A Miss Downie met, on the 4th, with an Extraordinary Death at Traquair-on-the-Tweed. She had suffered, since childhood, from severe pains in the head and deafness; her health had been gradually declining for the last three years, and in August last she was seized with most painful inflammation in the left ear, accompanied by occasional bleedings also from the ear. On the 20th of March an ordinary-sized metallic pin was extracted from the left ear, which was enveloped in a firm substance with numerous fibres attached to it; several hard bodies, in shape resembling the grains of buckwheat, but of various colors, were also taken out of the right ear. The poor girl endured the most intense pain, which she bore with Christian fortitude till death terminated her sufferings. It is believed the pin must have lodged in the head for nearly twenty years, as she never recollected of having put one in her ear, but she had a distinct remembrance of having, when a child, had a pin in her mouth, which she thought she had swallowed.

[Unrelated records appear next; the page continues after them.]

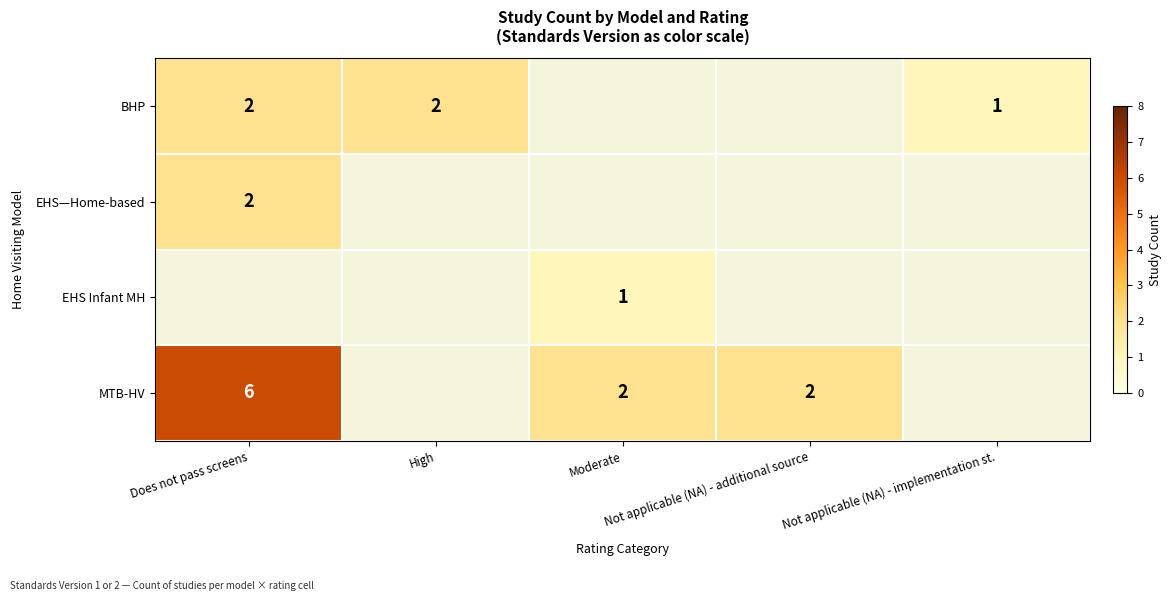

How many categories are shown in the chart?

5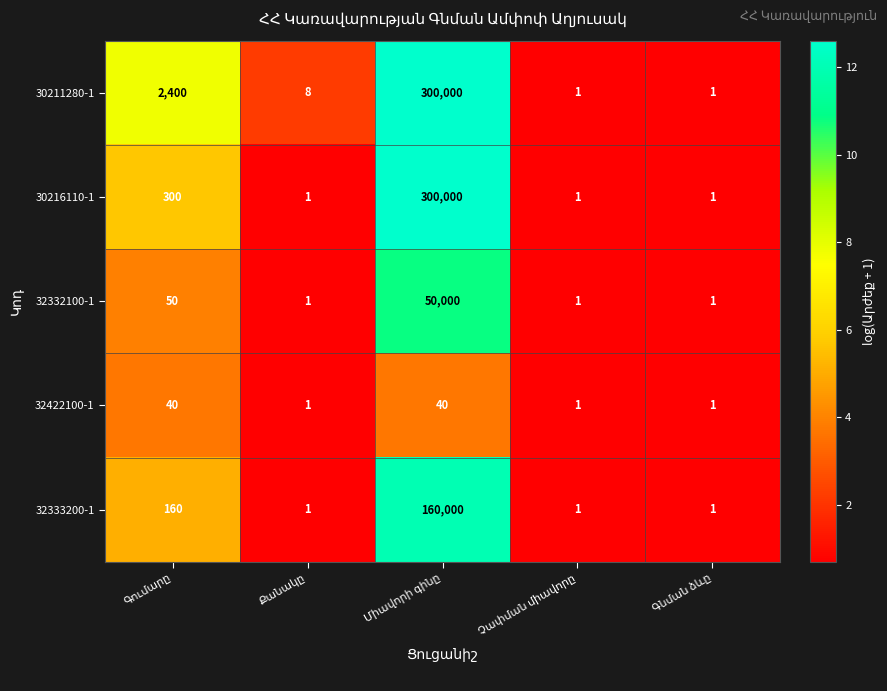

What is the sum of all 32422100-1 values?

83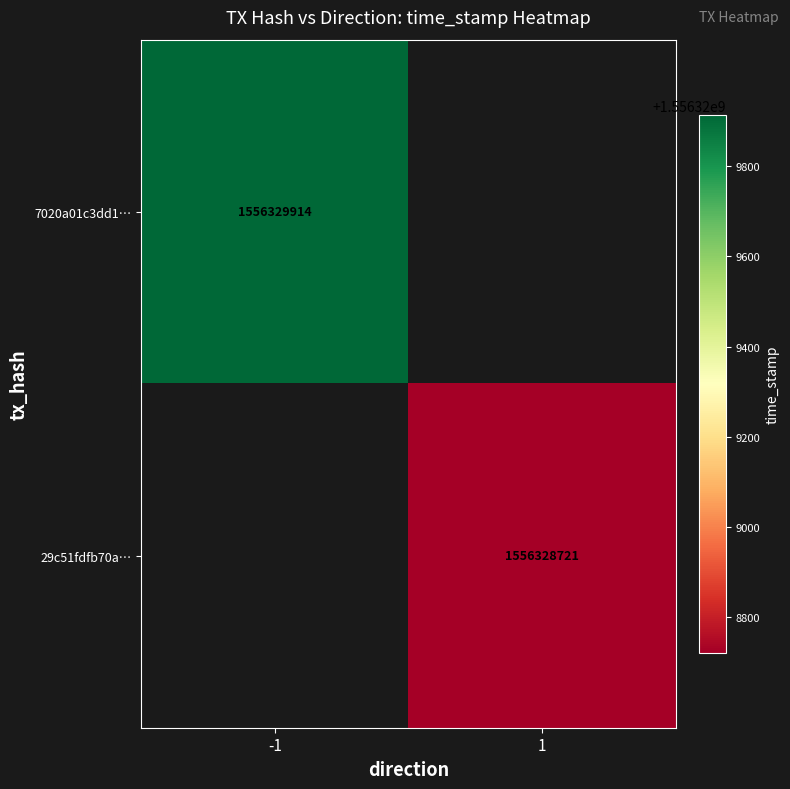

Which series has the largest range (max minus min)?

7020a01c3dd12ae29f679a5c2a58130b2e4cb7c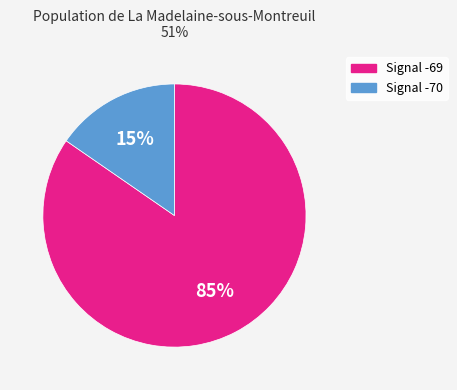

To the nearest percent, what is the average slice percentage?

50%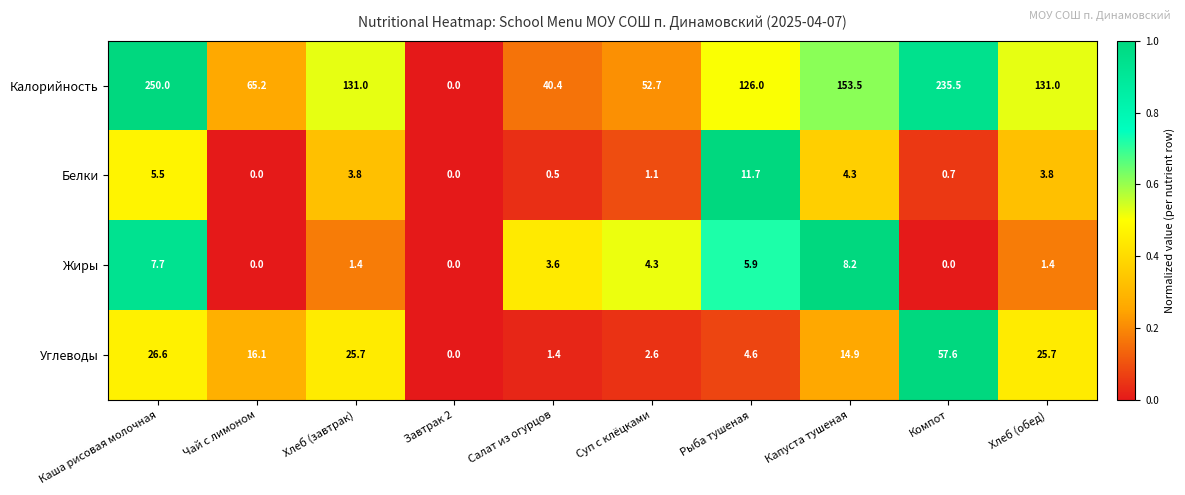

Which category has the highest value across all series?

Каша рисовая молочная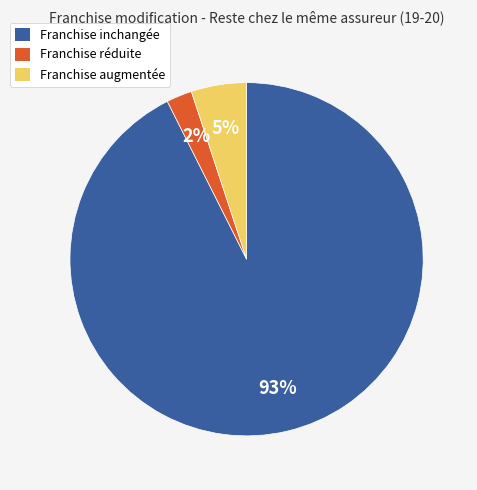

True or false: Franchise inchangée accounts for 99% of the total.

False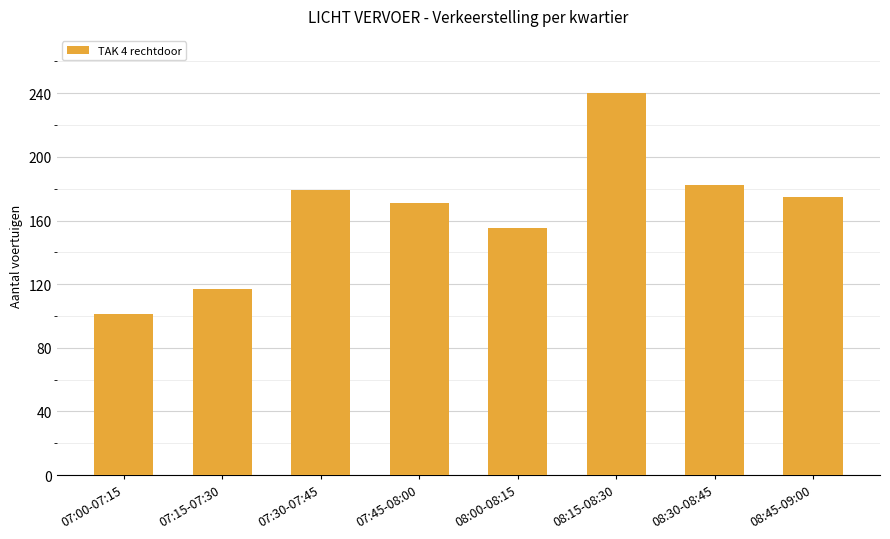

Rank the categories by value from highest to lowest.

08:15-08:30, 08:30-08:45, 07:30-07:45, 08:45-09:00, 07:45-08:00, 08:00-08:15, 07:15-07:30, 07:00-07:15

The Poet Bowles.—The canon's absence of mind was very great, and when his coachman drove him into Bath he had to practice all kinds of cautions to keep him to time and place. The poet once left our office in company with a well-known antiquary of our neighborhood, since deceased, and who was as absent as Mr. Bowles himself. The servant of the latter came to our establishment to look for him, and, on learning that he had gone away with the gentleman to whom we have referred, the man exclaimed, in a tone of ludicrous distress, "What! those two wandered away together? then they'll never be found any more!" The act of composition was a slow and laborious operation with him. He altered and re-wrote his MS. until, sometimes, hardly anything remained of the original, excepting the general conception. When we add that his handwriting was one of the worst that ever man wrote—insomuch that frequently he could not read that which he had written the day before—we need not say that his printers had very tough work in getting his works into type. At the time when we printed for Mr. Bowles we had one compositor in our office (his death is recorded in our paper of to-day), who had a sort of knack in making out the poet's hieroglyphics, and he was once actually sent for by Mr Bowles into Wiltshire to copy some MS. written a year or two before, which the poet had himself vainly endeavored to decipher.—Bath Chronicle.